15. Keberadaan Terminal Operator di pelabuhan-pelabuhan
besar diperlukan untuk mencegah terjadinya monopoli penanganan operasional
pelabuhan, namun dirasakan tingkat pelayanan dan kinerjanya belum maksimal.
16. Tanggung jawab pengelola pelabuhan sebaiknya
disinkronkan dengan suatu Konvensi yang baru, United Nations Convention on the Liability of Operators of
Transport Terminals in International Trade, 1991, yang mengatur mengenai tanggungjawab
terminal operator. Hal ini untuk mengantisipasi berlakunya Konvensi tersebut
secara global.
C. NAVIGASI, KESELAMATAN KAPAL DAN
PELAYARAN.
1. Pada dasarnya peraturan-peraturan tentang
Kenavigasian, Keselamatan Kapal dan Keselamatan Pelayaran merupakan peraturan
yang bersifat internasional. Oleh karena itu, peraturan-peraturan ini harus
mendasarkan diri pada konvensikonvensi internasional terutama pada
konvensi-konvensi yang telah diratifikasi oleh Pemerintah Republik Indonesia.
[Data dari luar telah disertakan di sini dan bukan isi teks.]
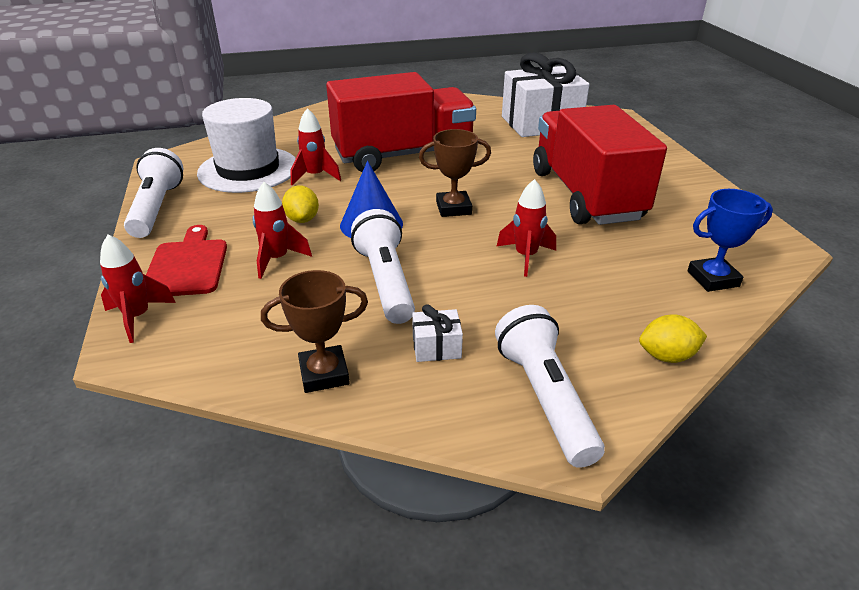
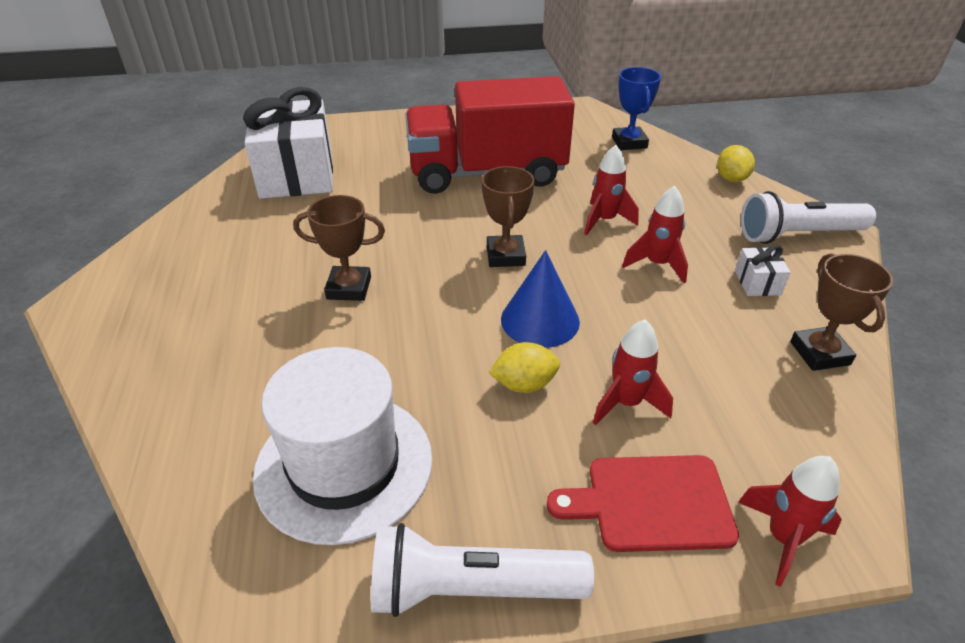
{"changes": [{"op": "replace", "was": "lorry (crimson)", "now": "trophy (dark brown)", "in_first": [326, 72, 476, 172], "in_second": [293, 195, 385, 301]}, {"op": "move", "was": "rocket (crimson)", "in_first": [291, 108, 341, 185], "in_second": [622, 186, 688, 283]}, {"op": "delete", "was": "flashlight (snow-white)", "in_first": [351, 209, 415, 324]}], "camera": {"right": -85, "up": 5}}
Namun demikian, sebagai negara kepulauan yang besar dengan situasi dan kondisi
khusus yang berpengaruh kepada tranportasi laut, tentunya memerlukan pula
pengaturan yang bersifat khusus.
2. Mengingat bahwa wilayah lautan, meskipun
berada dalam kedaulatan suatu negara, namun merupakan kawasan yang bebas
dimanfaatkan dalam lalu lintas kapal dalam hubungan antar-bangsa dengan latar
belakang perbedaan dalam banyak hal secara politik, sosial, ekonomi, iptek,
peradaban dan budaya serta lain-lainnya, maka kebutuhan akan suatu bentuk
ketetapan yang seragam sebagai patokan atau rambu-rambu wajib diadakan guna
menghindari konflik kepentingan agar tercapai suatu ketertiban yang didambakan
semua pihak. Konvensi-konvensi Internasional yang menyangkut bidang maritim
yang dihasilkan oleh Badan-badan Internasional seperti IMO, ILO, ESCAP, UNCTAD,
dan lain-lain adalah perlu dipahami, dijabarkan dalam perundangan nasional guna
implementasi konvensi-konvensi tersebut. Selain dari itu diperlukan peran serta
yang aktif pula dalam pengkajian dan pembahasan materi-materi kebijakan yang
dirampungkan dalam forum badan-badan internasional tersebut dan diharapkan dapat
dipresentasikan di dalam forum badan tersebut guna membela kepentingan nasional
dan semua ini bisa dicapai melalui tersedianya SDM yang cukup dengan
kwalifikasi yang memadai.
3. UU No.21 Tahun 1992 tentang Pelayaran belum
mencakup dan menampung berbagai segi dan aspirasi yang terkait, padahal UU ini
telah membatalkan demikian banyaknya peraturan-perundangan yang berlakunya
sebelumnya, sedangkan peraturan pelaksanaan sebagai pengganti berbagai
peraturan yang telah dibatalkan belum diadakan, mengakibatkan kekosongan hukum,
sehingga terjadi kerancuan dalam pelaksanaan tugas di lapangan.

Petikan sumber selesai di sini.